Multi-temporal decomposition for elastoplastic ratcheting solids

TL;DR

This paper introduces a multi-temporal PGD-based method for efficiently simulating elastoplastic solids under cyclic loading, significantly reducing computational effort while maintaining accuracy.

Contribution

It develops a novel multi-temporal formulation using PGD to separate intra- and inter-cyclic responses, enabling efficient simulation of complex cyclic behaviors.

Findings

PGD solutions require few modes to accurately capture responses.

The method effectively simulates 2D cyclic problems and monopile foundation responses.

Significant reduction in computational cost compared to standard approaches.

Abstract

This paper presents a multi-temporal formulation for simulating elastoplastic solids under cyclic loading.

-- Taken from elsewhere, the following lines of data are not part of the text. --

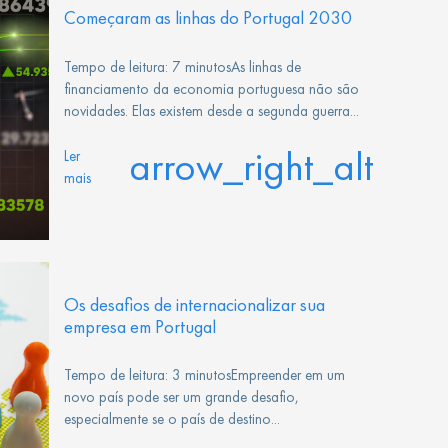
Começaram as linhas do Portugal 2030
Tempo de leitura: 7 minutosAs linhas de
financiamento da economia portuguesa não são
novidades. Elas existem desde a segunda guerra...
arrow_right_alt
Ler
mais
Os desafios de internacionalizar sua
empresa em Portugal
Tempo de leitura: 3 minutosEmpreender em um
novo país pode ser um grande desafio,
especialmente se o país de destino...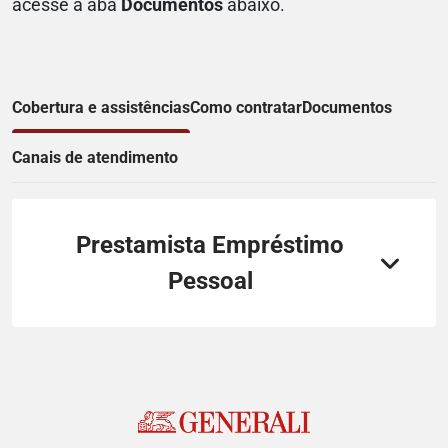
acesse a aba
Documentos
abaixo.
Cobertura e assistências
Como contratar
Documentos
Canais de atendimento
Prestamista Empréstimo
Pessoal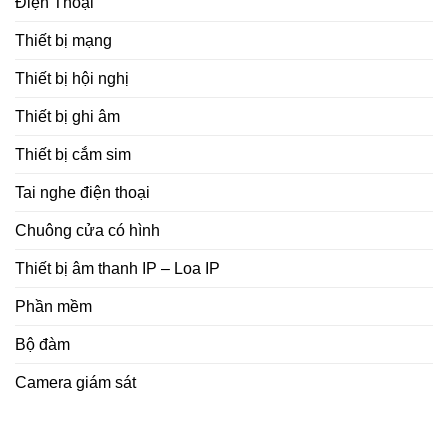
Điện Thoại
Thiết bị mạng
Thiết bị hội nghị
Thiết bị ghi âm
Thiết bị cắm sim
Tai nghe điện thoại
Chuông cửa có hình
Thiết bị âm thanh IP – Loa IP
Phần mềm
Bộ đàm
Camera giám sát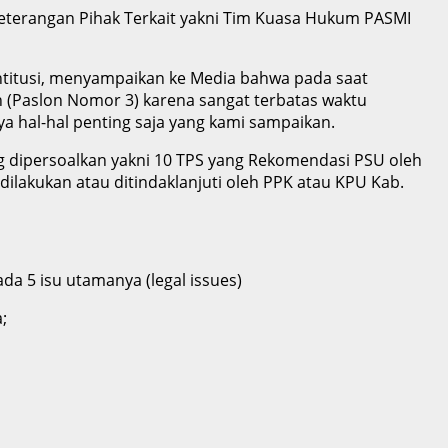
terangan Pihak Terkait yakni Tim Kuasa Hukum PASMI
ntitusi, menyampaikan ke Media bahwa pada saat
n (Paslon Nomor 3) karena sangat terbatas waktu
a hal-hal penting saja yang kami sampaikan.
g dipersoalkan yakni 10 TPS yang Rekomendasi PSU oleh
lakukan atau ditindaklanjuti oleh PPK atau KPU Kab.
da 5 isu utamanya (legal issues)
;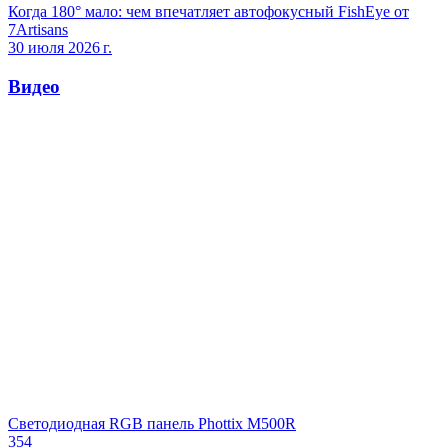
Когда 180° мало: чем впечатляет автофокусный FishEye от
7Artisans
30 июля 2026 г.
Видео
Светодиодная RGB панель Phottix M500R
354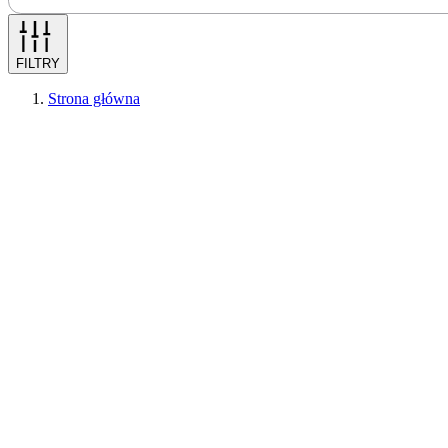
FILTRY
Strona główna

We leverage the proper generalized decomposition (PGD) to decompose the displacements into multiple time scales, separating the spatial and intra-cyclic dependence from the inter-cyclic variation. In contrast with the standard incremental approach, which solves the (non-linear and computationally intensive) mechanical balance equations at every time step, the proposed PGD approach allows the mechanical balance equations to be solved exclusively for the small-time intra-cyclic response, while the large-time inter-cyclic response is described by simple scalar algebraic equations. Numerical simulations exhibiting complex cyclic responses, including a 2D problem and an application to a monopile foundation, demonstrate that PGD solutions with a limited number of space-time degrees of freedom may be obtained numerically, only requiring a few modes to accurately capture the reference response.